Vodafone’s shares rose significantly after activist investor Cevian Capital was reported to have taken an undisclosed stake in the mobile and fixed-line giant, a move welcomed by analysts looking to consolidation to boost the company’s value.
Analysts at Jefferies saw “several positives” from Cevian’s involvement, arguing that it indicated a positive belief in the potential for mergers and acquisitions on the part of a “well-connected investor”.
Among the potential upsides identified by Jefferies for Vodafone going forwards, it included a merger with Iliad in Italy, consolidation of tower assets and the possible sale of its 50% stake in VodafoneZiggo in the Netherlands.

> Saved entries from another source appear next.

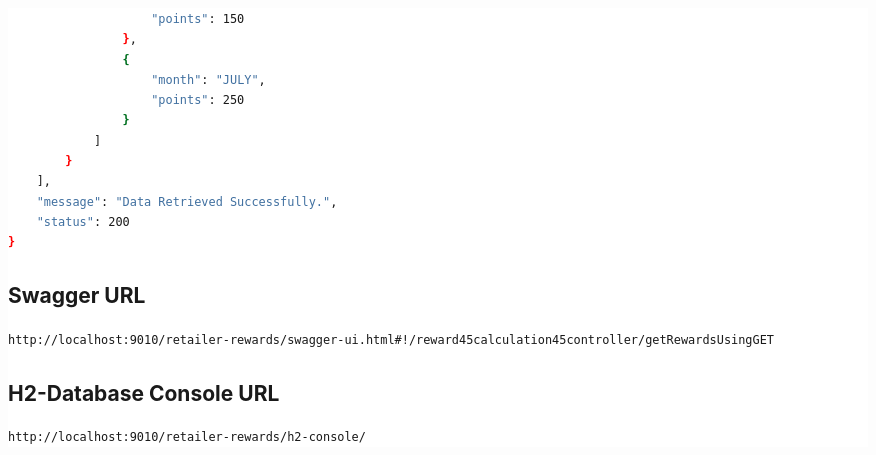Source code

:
 ```bash
                    "points": 150
                },
                {
                    "month": "JULY",
                    "points": 250
                }
            ]
        }
    ],
    "message": "Data Retrieved Successfully.",
    "status": 200
}
```

## Swagger URL

```bash
http://localhost:9010/retailer-rewards/swagger-ui.html#!/reward45calculation45controller/getRewardsUsingGET
```

## H2-Database Console URL

```bash
http://localhost:9010/retailer-rewards/h2-console/
```

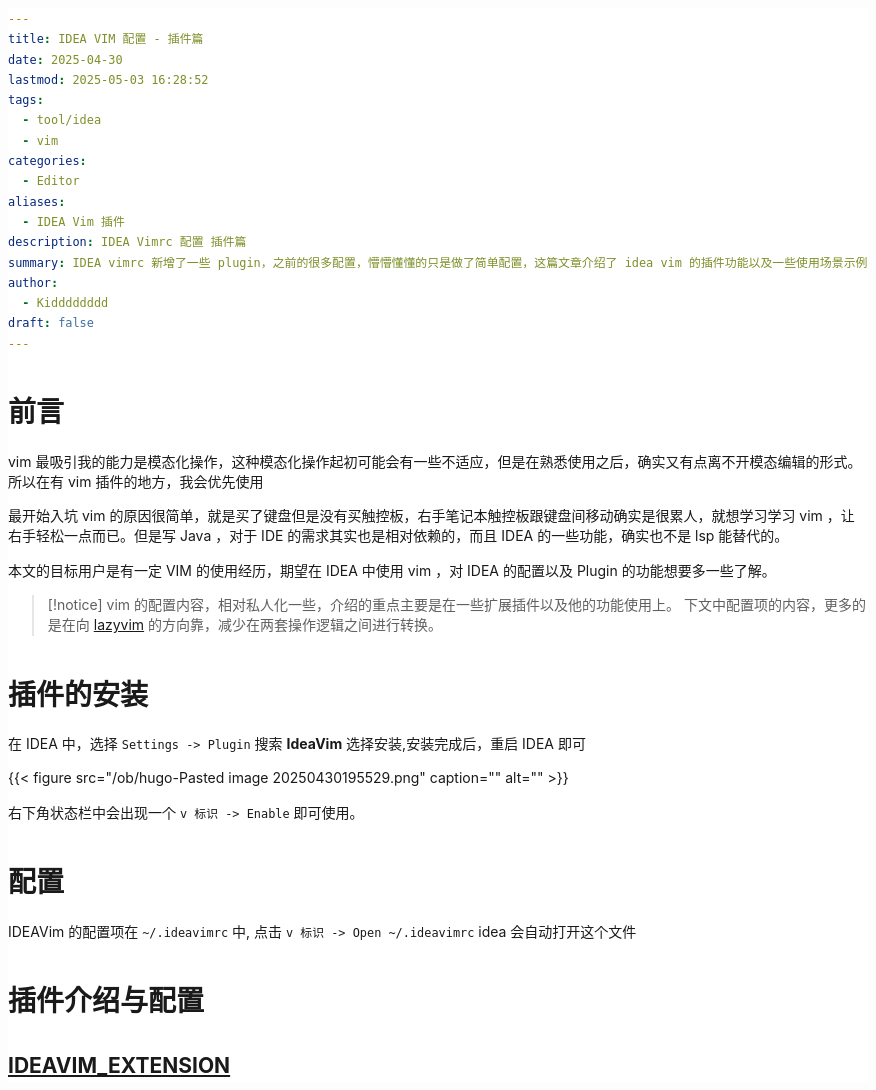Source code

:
 ```yaml
---
title: IDEA VIM 配置 - 插件篇
date: 2025-04-30
lastmod: 2025-05-03 16:28:52
tags:
  - tool/idea
  - vim
categories:
  - Editor
aliases:
  - IDEA Vim 插件
description: IDEA Vimrc 配置 插件篇
summary: IDEA vimrc 新增了一些 plugin，之前的很多配置，懵懵懂懂的只是做了简单配置，这篇文章介绍了 idea vim 的插件功能以及一些使用场景示例
author:
  - Kidddddddd
draft: false
---
```


# 前言

vim 最吸引我的能力是模态化操作，这种模态化操作起初可能会有一些不适应，但是在熟悉使用之后，确实又有点离不开模态编辑的形式。所以在有 vim 插件的地方，我会优先使用

最开始入坑 vim 的原因很简单，就是买了键盘但是没有买触控板，右手笔记本触控板跟键盘间移动确实是很累人，就想学习学习 vim ，让右手轻松一点而已。但是写 Java ，对于 IDE 的需求其实也是相对依赖的，而且 IDEA 的一些功能，确实也不是 lsp 能替代的。

本文的目标用户是有一定 VIM 的使用经历，期望在 IDEA 中使用 vim ，对 IDEA 的配置以及 Plugin 的功能想要多一些了解。

> [!notice] 
> vim 的配置内容，相对私人化一些，介绍的重点主要是在一些扩展插件以及他的功能使用上。
> 下文中配置项的内容，更多的是在向 [lazyvim](http://lazyvim.org/) 的方向靠，减少在两套操作逻辑之间进行转换。

# 插件的安装

在 IDEA 中，选择 `Settings -> Plugin` 搜索 **IdeaVim** 选择安装,安装完成后，重启 IDEA 即可


{{< figure src="/ob/hugo-Pasted image 20250430195529.png" caption="" alt="" >}}

右下角状态栏中会出现一个 `v 标识 -> Enable` 即可使用。

# 配置

IDEAVim 的配置项在 `~/.ideavimrc` 中, 点击 `v 标识 -> Open ~/.ideavimrc` idea 会自动打开这个文件

# 插件介绍与配置

## [IDEAVIM_EXTENSION](https://github.com/hadix-lin/ideavim_extension)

Regarding the latter, described as the “most saleable” of Vodafone’s European assets, it said that a sale could realise €3 billion, enabling Vodafone to cut its debt leverage, with that positive being offset to some extent by the loss of dividend from the venture hitting free cash-flow.
On the downside, Jefferies noted that Vodafone faces problems in Germany, where broadband sales have likely been hit by the pandemic and where legislation ending the bundling of basic cable TV with tenancy charges from housing associations could hit service revenue over the next few years.
Jefferies pointed out that Vodafone’s current capex guidance does not include an upgrade of the eight million affected homes to fibre-to-the-premises, which could head off a competitive threat.
Cevian is believed to want to push Vodafone to be more aggressive in pursuing consolidation in markets including Spain, Italy and the UK, where it faces strong competition.